TwoSigma, a quantification giant, is the latest foreign private placement filed by Tengsheng Investment Management (Shanghai) Co., Ltd., a wholly foreign-owned company in its territory.
Earlier, Lin Guofeng, head of TwoSigma Asia-Pacific Region and CEO of Hong Kong Branch, said that TwoSigma was willing to carry out business in China in the long run. First, we see the deepening of Chinas capital market and increasing investment opportunities; second, we also see the data of China, the whole ecosystem. It is also developing, so there is a good space for us to do research and technology development. Thirdly, regulators are increasingly welcoming companies from all over the world to help the development of the Chinese market. For these three reasons, we as a technology finance company must come to China.
The survey results of private placement network show that 82.35% of private placements think that the positive distribution of A shares by foreign private placement is only the normal asset allocation. The main reason for the acceleration of foreign private placement in China in recent years is the increase of the opening of Chinas capital market, which has nothing to do with the bottom of the market or the start of the bull market. There are also 17.65% of private equity said that foreign investment institutions are more rational, at this time, the overweight layout of the Chinese market is the charm of the low valuation of A shares.

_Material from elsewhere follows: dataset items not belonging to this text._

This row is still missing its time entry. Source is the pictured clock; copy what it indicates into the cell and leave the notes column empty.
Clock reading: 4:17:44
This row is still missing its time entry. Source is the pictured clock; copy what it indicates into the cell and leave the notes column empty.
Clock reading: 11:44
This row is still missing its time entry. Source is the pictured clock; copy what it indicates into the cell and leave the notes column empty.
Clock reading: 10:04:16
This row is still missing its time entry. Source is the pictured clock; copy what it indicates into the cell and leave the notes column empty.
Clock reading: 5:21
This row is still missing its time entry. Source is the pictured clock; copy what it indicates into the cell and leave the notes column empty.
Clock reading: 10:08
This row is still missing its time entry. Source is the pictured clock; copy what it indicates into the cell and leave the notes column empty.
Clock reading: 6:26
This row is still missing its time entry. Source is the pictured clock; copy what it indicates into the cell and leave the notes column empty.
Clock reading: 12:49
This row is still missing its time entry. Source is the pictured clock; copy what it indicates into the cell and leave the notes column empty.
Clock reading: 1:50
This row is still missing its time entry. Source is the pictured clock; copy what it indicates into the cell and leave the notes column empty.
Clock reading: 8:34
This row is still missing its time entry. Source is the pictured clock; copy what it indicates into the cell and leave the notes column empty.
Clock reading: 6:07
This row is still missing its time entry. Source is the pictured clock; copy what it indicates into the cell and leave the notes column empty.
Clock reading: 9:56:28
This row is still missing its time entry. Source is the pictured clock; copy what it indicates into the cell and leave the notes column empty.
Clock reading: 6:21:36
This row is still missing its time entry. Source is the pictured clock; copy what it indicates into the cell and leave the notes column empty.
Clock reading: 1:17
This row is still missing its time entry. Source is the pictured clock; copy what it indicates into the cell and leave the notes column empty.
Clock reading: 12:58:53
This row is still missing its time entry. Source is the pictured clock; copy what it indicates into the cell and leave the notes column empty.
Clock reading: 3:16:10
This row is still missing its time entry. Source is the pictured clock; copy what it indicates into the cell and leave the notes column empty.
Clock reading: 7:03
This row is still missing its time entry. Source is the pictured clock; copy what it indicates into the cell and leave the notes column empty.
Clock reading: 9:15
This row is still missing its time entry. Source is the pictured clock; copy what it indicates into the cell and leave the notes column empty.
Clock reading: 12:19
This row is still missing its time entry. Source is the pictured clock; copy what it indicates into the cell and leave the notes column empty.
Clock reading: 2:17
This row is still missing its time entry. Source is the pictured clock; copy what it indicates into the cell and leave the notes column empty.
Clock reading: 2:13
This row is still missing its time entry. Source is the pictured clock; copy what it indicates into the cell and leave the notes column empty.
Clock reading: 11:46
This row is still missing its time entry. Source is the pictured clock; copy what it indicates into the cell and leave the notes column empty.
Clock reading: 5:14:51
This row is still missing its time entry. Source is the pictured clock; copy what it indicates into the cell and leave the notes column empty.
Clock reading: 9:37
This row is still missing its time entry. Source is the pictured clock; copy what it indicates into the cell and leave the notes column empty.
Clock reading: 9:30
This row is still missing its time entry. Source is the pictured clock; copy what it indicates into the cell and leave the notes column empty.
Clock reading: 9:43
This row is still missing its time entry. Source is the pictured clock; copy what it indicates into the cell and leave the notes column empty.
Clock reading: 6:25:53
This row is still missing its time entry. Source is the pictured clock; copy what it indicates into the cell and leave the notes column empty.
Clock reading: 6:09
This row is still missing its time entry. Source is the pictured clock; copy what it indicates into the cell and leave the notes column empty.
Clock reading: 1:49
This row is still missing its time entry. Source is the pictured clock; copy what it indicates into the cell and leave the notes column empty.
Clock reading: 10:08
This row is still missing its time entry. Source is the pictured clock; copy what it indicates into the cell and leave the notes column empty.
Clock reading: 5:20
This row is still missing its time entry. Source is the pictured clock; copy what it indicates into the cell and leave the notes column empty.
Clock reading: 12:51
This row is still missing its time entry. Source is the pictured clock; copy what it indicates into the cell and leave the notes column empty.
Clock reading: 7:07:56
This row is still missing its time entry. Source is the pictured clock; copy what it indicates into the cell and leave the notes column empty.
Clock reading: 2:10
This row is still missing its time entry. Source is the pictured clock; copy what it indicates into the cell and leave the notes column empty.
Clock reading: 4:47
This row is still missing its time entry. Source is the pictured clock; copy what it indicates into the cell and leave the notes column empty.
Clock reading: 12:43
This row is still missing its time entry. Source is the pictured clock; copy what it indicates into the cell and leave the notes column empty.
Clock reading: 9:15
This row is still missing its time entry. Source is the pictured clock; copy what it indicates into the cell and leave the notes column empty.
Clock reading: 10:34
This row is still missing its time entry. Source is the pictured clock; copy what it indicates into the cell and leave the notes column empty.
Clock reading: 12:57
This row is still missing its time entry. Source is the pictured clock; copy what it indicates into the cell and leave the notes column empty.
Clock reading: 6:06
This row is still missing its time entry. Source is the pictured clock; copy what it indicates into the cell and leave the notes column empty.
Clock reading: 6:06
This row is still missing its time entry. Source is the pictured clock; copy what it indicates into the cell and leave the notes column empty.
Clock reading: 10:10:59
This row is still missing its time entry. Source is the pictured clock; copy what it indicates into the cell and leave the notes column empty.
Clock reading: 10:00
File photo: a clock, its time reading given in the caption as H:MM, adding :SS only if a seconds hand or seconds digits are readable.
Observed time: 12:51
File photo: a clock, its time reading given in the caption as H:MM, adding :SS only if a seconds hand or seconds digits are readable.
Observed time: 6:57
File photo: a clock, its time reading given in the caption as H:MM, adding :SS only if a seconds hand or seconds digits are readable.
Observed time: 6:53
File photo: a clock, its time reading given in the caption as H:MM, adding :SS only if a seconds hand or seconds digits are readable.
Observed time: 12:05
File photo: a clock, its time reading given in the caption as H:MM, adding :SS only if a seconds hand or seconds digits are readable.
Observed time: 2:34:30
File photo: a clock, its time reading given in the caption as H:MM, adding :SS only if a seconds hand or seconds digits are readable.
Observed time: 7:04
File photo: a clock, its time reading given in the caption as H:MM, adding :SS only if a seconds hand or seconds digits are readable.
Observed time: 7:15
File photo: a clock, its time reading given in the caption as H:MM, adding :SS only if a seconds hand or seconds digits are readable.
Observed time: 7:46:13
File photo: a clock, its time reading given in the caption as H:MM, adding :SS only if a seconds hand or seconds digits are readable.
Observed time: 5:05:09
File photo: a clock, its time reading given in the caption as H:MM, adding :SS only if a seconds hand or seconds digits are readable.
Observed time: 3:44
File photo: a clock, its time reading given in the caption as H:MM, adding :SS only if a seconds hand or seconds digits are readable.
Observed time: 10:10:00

Chinas capital market is further opening up, and the current valuation level of A shares is lower than that of international capital market. Therefore, foreign private equity has accelerated its entry into the Chinese market and carried out global asset allocation. On September 23, Chen Yang-yang, a researcher in private volleyball, said.
The performance of foreign private equity is rarely reported. Data from investors in the industry show that in July 2018, BlackRock A shares completed the first phase of the fund-raising, the initial size of the fund-raising is 260 million yuan. Data show that the net value of warehouse construction on July 31 and August 2 was 0.9999 and 1.0019 respectively. As of Sept. 6, the net value of China Opportunity Phase I private offerings of BlackRock A shares was 1.13.
Hanya Investment China 1 was established on April 2, 2019, with a net value of 1.07 as of September 6.
In response, Chen Yangyang said, the biggest feature of foreign private placement performance is relatively stable, but the general income is not high, which is lower than the performance of domestic private placement in the same period. If it is ranked by income, it is roughly at the middle level.
Foreign private equity has both advantages and disadvantages when it comes to China. Foreign private equity has a deeper understanding of capital market, more experience in international market investment, and some brand advantages in head foreign private equity. However, there is a gradual process for foreign capital to grasp the policy and trading rules of A shares in the short term. Chen Yang-yang said.
A share of foreign private equity investment, to consumer white horse blue chips more. A private equity person said.
In the short run, foreign capital prefers white horse blue chips with high quality, large market value and obvious competitive advantages; in the long run, it will participate in all kinds of ways to represent the trend of consumption upgrading and industrial upgrading in China. Wang Yuanyuan said.